Net external debt inflows and aggregate net capital inflows to developing countries fell in 2011, driven by a sharp contraction in net inflows from official creditors and a collapse of portfolio equity flows, the World Bank reported yesterday.
Net external debt inflows to developing countries fell 9 percent in 2011 to 465 billion dollars due to the sharp contraction in inflows from official creditors, which fell to 30 billion dollars from 73 billion dollars in 2010.
According to the report at $434 billion, net inflows from private creditors were almost identical to their 2010 level, but with an important shift in composition: net short-term debt inflows contracted by 27 percent, while medium- and long–term financing from commercial banks tripled to $110 billion.
“These international debt statistics are a vital input for experts working to improve the management of capital flows around the world and having the data open to all is a welcome development,” says Ibrahim Levent, Senior Information Officer in the Bank’s Data Group and part of the team that produced the report.
Aggregate net capital inflows, which tally both debt and equity, also fell 9 percent in 2011 to 1,107 billion dollars, compared with 1,211 billion dollars in 2010. The downturn was due to the collapse in portfolio equity flows, which fell to 2 billion dollars, in contrast to an inflow of 120 billion dollars in 2010.
The decreases were partially offset by inflows from commercial banks, sustained access to international bond markets and a rise in foreign direct investment, the Washington-based global lender said.

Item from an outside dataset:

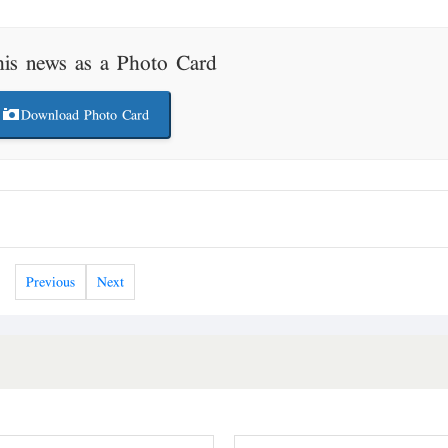
his news as a Photo Card
Download Photo Card
Previous
Next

The report also highlights a wide disparity in trend among the top 10 borrowers in 2011 ranging from a 29 percent increase in net inflows to India as compared to a 67 percent decline in those to Turkey.
According to the report, in South Asia the trend was in the opposite direction, with the net inflow in 2011 double that of 2010 on account of the rapid rise in net inflow to India to $22 billion ($10 billion in 2010).
It also reported that China received 27 percent of net debt and 35 percent of net equity flows to all developing countries in 2011.
When China is excluded, net external debt inflows and aggregate net capital inflows to developing countries fall 13 percent and 3 percent respectively in 2011, compared with 2010, according to the report.